- Theatrical release poster
- Directed by: David Butler
- Written by: William Conselman Owen Davis Jack Moffitt
- Based on: A Connecticut Yankee in King Arthur's Court by Mark Twain
- Produced by: William Fox
- Starring: Will Rogers William Farnum Maureen O'Sullivan Myrna Loy
- Cinematography: Ernest Palmer
- Edited by: Irene Morra
- Music by: Arthur Kay
- Color process: Black and white
- Production company: Fox Film Corporation
- Distributed by: Fox Film Corporation
- Release date: April 6, 1931;
- Running time: 95 minutes
- Country: United States
- Language: English
- Box office: $1.2 million

= A Connecticut Yankee (film) =

1931 film

A Connecticut Yankee is a 1931 American pre-Code fantasy comedy film adaptation of Mark Twain's 1889 novel, A Connecticut Yankee in King Arthur's Court. It was directed by David Butler to a script by William M. Conselman, Owen Davis, and Jack Moffitt. It was produced by Fox Film Corporation (later 20th Century Fox), who had earlier produced the 1921 silent adaptation of the novel, A Connecticut Yankee in King Arthur's Court. A Connecticut Yankee is the first sound film adaptation of Twain's novel. It is unrelated to the 1927 musical also titled A Connecticut Yankee.
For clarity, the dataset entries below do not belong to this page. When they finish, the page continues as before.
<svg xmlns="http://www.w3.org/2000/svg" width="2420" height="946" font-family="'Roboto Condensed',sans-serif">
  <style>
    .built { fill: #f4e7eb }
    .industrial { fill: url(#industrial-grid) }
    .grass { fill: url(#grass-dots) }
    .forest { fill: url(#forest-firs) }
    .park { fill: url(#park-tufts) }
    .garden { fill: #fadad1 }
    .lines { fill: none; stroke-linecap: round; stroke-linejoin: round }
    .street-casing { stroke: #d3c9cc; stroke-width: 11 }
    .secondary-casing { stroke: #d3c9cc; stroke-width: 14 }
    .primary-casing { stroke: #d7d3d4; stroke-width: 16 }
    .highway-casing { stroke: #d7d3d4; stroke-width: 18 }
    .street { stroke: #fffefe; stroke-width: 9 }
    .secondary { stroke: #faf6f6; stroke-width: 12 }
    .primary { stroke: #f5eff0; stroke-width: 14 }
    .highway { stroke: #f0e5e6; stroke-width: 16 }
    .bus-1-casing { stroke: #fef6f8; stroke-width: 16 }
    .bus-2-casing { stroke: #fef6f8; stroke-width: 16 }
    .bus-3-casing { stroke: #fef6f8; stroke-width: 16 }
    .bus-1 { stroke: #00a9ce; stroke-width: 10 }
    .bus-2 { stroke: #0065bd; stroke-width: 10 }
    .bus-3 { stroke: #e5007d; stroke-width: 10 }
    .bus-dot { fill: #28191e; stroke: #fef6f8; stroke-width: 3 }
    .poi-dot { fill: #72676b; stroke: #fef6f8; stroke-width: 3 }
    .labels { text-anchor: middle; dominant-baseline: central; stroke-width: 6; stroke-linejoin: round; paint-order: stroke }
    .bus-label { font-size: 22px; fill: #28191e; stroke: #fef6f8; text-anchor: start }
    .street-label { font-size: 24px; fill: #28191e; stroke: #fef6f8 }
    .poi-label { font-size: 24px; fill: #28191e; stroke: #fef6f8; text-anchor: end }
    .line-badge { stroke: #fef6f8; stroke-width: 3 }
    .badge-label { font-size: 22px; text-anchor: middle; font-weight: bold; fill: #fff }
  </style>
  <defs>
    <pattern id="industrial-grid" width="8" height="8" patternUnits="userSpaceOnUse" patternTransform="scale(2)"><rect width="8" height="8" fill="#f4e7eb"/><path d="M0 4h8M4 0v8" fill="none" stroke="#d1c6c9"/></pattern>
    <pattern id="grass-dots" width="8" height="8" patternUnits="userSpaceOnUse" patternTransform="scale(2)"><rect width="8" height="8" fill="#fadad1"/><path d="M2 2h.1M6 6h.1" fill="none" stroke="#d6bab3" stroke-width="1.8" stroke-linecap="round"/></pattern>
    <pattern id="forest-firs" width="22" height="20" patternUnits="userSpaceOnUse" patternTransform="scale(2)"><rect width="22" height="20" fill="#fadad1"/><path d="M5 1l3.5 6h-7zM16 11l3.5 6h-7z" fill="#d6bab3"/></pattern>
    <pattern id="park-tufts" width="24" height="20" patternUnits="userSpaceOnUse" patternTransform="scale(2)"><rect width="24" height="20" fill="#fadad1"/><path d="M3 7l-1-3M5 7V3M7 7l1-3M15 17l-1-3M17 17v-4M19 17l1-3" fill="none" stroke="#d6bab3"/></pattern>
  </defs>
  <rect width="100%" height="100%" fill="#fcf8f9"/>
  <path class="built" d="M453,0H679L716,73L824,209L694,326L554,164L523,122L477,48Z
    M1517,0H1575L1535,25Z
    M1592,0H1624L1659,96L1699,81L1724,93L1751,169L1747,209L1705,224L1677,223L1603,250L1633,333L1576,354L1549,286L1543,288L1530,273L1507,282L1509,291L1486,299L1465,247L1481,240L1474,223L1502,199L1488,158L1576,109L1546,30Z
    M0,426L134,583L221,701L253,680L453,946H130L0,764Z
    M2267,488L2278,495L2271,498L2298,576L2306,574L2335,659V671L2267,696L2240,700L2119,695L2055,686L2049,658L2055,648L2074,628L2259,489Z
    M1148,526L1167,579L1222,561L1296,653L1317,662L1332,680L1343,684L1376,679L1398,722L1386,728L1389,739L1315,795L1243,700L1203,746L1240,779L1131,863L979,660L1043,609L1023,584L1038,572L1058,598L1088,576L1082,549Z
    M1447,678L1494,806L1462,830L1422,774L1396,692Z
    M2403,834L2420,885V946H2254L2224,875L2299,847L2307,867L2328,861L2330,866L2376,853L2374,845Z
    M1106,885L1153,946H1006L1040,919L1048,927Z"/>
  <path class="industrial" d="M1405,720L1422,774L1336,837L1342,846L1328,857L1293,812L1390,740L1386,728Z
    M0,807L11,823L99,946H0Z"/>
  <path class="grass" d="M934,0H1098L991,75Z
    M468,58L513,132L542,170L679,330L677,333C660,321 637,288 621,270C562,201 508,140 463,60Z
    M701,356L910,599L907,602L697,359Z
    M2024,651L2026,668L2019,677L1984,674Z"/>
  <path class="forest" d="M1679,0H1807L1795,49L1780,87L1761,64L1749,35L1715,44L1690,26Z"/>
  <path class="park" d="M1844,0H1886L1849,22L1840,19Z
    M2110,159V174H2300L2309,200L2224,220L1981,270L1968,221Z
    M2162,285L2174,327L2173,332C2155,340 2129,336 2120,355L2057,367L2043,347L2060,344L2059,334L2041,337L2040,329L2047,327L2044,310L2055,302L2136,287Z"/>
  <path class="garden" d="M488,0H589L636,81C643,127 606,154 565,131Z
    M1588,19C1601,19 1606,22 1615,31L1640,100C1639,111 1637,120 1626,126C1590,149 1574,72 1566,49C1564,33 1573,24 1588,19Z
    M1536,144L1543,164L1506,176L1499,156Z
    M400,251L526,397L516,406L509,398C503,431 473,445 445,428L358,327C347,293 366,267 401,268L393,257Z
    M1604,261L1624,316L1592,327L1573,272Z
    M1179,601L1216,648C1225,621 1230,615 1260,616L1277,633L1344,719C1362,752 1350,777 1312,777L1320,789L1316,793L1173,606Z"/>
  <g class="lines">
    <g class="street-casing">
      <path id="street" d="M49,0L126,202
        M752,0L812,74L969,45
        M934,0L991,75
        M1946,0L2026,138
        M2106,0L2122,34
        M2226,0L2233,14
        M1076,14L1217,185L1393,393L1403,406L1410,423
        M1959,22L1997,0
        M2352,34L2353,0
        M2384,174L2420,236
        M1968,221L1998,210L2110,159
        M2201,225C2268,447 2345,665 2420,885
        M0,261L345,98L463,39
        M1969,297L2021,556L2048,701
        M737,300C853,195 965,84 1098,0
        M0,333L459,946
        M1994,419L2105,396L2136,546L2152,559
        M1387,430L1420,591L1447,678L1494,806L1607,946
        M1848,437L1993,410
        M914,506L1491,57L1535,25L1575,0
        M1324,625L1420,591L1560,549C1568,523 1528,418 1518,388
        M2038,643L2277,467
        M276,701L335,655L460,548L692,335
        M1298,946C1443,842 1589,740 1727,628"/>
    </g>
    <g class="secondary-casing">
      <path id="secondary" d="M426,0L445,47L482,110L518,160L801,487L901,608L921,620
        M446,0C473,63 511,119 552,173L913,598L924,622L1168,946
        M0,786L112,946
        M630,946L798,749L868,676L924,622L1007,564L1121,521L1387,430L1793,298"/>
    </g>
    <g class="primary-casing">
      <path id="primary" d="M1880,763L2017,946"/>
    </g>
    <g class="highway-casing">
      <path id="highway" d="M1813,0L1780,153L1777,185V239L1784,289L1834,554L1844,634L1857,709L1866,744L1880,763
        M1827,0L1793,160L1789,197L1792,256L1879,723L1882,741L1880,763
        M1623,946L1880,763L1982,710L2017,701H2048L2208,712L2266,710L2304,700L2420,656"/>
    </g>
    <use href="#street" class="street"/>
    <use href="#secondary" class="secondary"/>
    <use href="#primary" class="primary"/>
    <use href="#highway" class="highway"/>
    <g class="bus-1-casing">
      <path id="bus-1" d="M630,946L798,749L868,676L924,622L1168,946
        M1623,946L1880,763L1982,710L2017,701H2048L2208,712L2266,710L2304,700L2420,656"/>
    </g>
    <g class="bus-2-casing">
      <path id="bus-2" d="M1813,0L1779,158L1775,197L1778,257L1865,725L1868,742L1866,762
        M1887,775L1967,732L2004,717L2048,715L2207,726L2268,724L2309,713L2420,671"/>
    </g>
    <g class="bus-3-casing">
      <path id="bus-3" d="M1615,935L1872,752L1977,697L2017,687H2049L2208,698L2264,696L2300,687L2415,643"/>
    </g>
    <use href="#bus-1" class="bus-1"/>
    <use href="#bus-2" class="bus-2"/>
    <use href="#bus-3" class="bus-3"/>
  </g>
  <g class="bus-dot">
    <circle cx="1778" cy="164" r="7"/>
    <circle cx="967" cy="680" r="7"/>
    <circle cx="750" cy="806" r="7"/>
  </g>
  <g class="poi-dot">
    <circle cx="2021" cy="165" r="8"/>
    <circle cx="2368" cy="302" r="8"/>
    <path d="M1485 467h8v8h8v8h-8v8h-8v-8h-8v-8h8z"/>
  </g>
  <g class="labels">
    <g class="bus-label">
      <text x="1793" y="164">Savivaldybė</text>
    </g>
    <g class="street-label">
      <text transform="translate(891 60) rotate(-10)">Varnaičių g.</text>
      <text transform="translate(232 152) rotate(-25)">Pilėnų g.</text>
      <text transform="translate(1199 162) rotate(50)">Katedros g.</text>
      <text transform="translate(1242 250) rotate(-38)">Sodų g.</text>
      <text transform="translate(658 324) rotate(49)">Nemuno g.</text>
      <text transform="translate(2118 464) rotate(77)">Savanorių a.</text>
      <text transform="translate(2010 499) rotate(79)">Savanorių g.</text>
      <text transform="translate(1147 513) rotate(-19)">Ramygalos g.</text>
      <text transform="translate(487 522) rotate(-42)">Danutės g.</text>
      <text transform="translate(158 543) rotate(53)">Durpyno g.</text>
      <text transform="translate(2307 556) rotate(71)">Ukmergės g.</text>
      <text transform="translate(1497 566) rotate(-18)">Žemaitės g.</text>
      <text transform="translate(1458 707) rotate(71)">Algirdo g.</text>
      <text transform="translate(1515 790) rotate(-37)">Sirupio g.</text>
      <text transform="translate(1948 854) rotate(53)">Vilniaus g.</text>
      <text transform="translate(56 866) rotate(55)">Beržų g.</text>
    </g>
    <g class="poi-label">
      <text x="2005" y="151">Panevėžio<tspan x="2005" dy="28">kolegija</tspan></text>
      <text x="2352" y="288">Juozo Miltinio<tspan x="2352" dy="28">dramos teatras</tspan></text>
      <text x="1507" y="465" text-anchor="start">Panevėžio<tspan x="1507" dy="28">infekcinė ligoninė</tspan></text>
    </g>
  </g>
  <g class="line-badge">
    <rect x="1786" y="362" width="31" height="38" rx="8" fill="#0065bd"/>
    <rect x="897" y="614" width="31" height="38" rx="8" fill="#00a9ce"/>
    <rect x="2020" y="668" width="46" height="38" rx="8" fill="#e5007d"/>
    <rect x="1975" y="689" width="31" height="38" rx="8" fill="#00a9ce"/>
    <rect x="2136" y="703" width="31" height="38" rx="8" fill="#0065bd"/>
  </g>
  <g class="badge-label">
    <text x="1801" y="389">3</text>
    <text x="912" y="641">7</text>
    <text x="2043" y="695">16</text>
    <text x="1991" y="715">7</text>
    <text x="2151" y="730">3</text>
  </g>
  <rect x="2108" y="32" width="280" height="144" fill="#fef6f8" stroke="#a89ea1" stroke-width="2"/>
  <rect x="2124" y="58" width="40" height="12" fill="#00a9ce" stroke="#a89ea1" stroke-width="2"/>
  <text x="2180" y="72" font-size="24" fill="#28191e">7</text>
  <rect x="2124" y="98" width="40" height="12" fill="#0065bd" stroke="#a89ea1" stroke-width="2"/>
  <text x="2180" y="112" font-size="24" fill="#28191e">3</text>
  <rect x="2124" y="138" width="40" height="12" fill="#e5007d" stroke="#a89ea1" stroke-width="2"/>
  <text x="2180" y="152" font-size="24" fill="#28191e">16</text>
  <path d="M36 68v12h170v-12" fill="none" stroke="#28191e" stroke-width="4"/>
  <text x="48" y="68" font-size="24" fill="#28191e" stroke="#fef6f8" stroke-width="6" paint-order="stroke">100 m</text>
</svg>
As in The Wizard of Oz, many of the actors in the film play more than one role, a character in the real world and one in the dream world. The film stars Will Rogers as Hank Martin, an American accidental time traveler who finds himself in Camelot back in the days of King Arthur (William Farnum, a Fox star for many years). Myrna Loy and Brandon Hurst play the evil Morgan le Fay and Merlin, who must be overcome by Hank's modern technical knowledge, while Maureen O'Sullivan plays Alisande.

The hero's name was changed from Hank Morgan to Hank Martin, possibly because the original name sounded too similar to that of actor Frank Morgan.

A trailer for the film exists at the Library of Congress.

==Plot==

Radio salesman Hank Martin, after being knocked out by a toppled suit of armor, travels back in time to Camelot where he is welcomed by King Arthur and must use his modern knowledge to stop Morgana Le Fay and Merlin from taking over.

==Cast==
- Will Rogers as Hank Martin
- William Farnum as King Arthur/Inventor
- Frank Albertson as Emile le Poulet/Clarence
- Maureen O'Sullivan as Alisande/Woman in Mansion
- Brandon Hurst as Merlin/Doctor in Mansion
- Myrna Loy as Morgana Le Fay/Evil Sister in Mansion
- Mitchell Harris as Sagramor/Butler in Mansion
- Heinie Conklin as Sneezing Man (uncredited)

==Production==
Fox was likely inspired to produce A Connecticut Yankee based on the success of the 1921 silent film. The 1931 version was likewise successful, and was re-released in 1936. The film cost $750,000 to make; the production used 174 Austin automobiles, among other pieces of modern machinery, to make the final battle scene. It was a commercial success despite being released during the Depression.

Although the film was released in black and white, director David Butler used progressively darker shades of pink tint to emphasize a scene in which Morgana Le Fay flirts with Hank Martin.